Auch wenn zu bedenken ist, dass das russische Militär – den meisten Experten zufolge – noch nicht alle Register gezogen hat, kommt man nicht daran vorbei, die Invasion der Russen als überraschend verlustreich zu bezeichnen. Der weitere Verlauf des Krieges könnte gerade deshalb, insbesondere mit Blick auf die Kämpfe in der Ostukraine, noch brutaler und kompromissloser ausfallen. Und doch deuten die großen Verluste darauf hin, dass Russlands Generäle vom Widerstand der ukrainischen Armee überrascht wurden.

Selbst im reglementierten Fernsehen lassen sich die Verluste offen aussprechen

Was wird weiter passieren? Analysten hatten schon vor Wochen auf den 9. Mai 2022 als den entscheidenden Tag hingewiesen, an dem Wladimir Putin beim Gedenktag an das Ende des Zweiten Weltkriegs (am Tag des Sieges) erste Erfolge, einen Sieg oder sogar einen Frieden in der Ukraine vermelden will. Mit Blick auf den Rückzug der russischen Truppen aus Kiew und die verhärteten Verhandlungen zwischen Russland und der Ukraine wird Putins (vermeintlicher) Plan immer unwahrscheinlicher. Die Zerstörung der „Moskwa“ ist, aus russischer Sicht, ein weiterer Misserfolg, der das Fortkommen ins Stocken bringen könnte.

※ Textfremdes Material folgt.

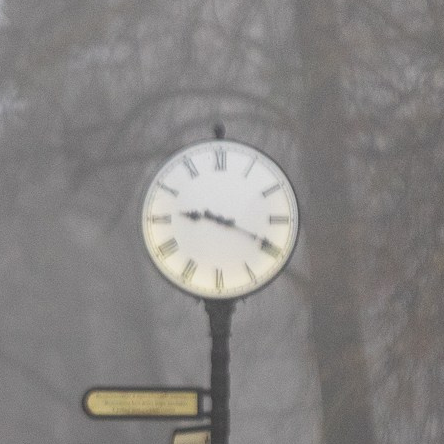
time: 9:19
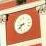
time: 8:38
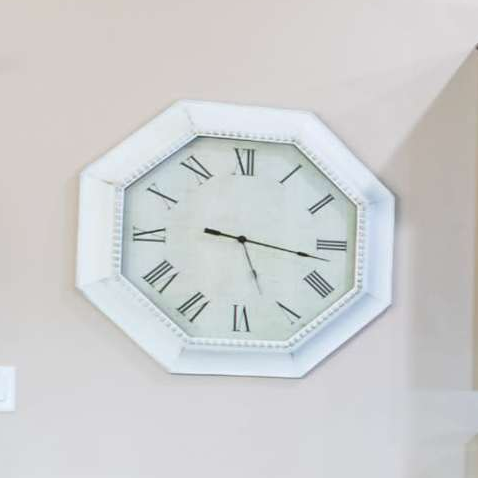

In internationalen Medien hieß es am Sonntag, dass ein Gast im russischen Fernsehen Zweifel am weiteren Kurs Russlands gesät hätte. In einer Ausgabe der Fernsehsendung „Ein Abend mit Vladimir Solovyov“, die diversen Presseberichten zufolge beim Fernsehsender Rossija 1 ausgestrahlt wurde, deutete der russische Abgeordnete Semyon Bagdasarov an, dass der Krieg beendet werden müsse, nachdem Russland demütigende Verluste erlitten hatte. Bei Twitter hieß es später, dass die Fernsehaufnahme einen Monat alt sei. Tatsächlich hatte der Abgeordnete Semyon Bagdasarov die Sätze schon im März geäußert. Den Beitrag jetzt wieder als „News“ auszugeben, war also eine Finte ukrainischer Unterstützer.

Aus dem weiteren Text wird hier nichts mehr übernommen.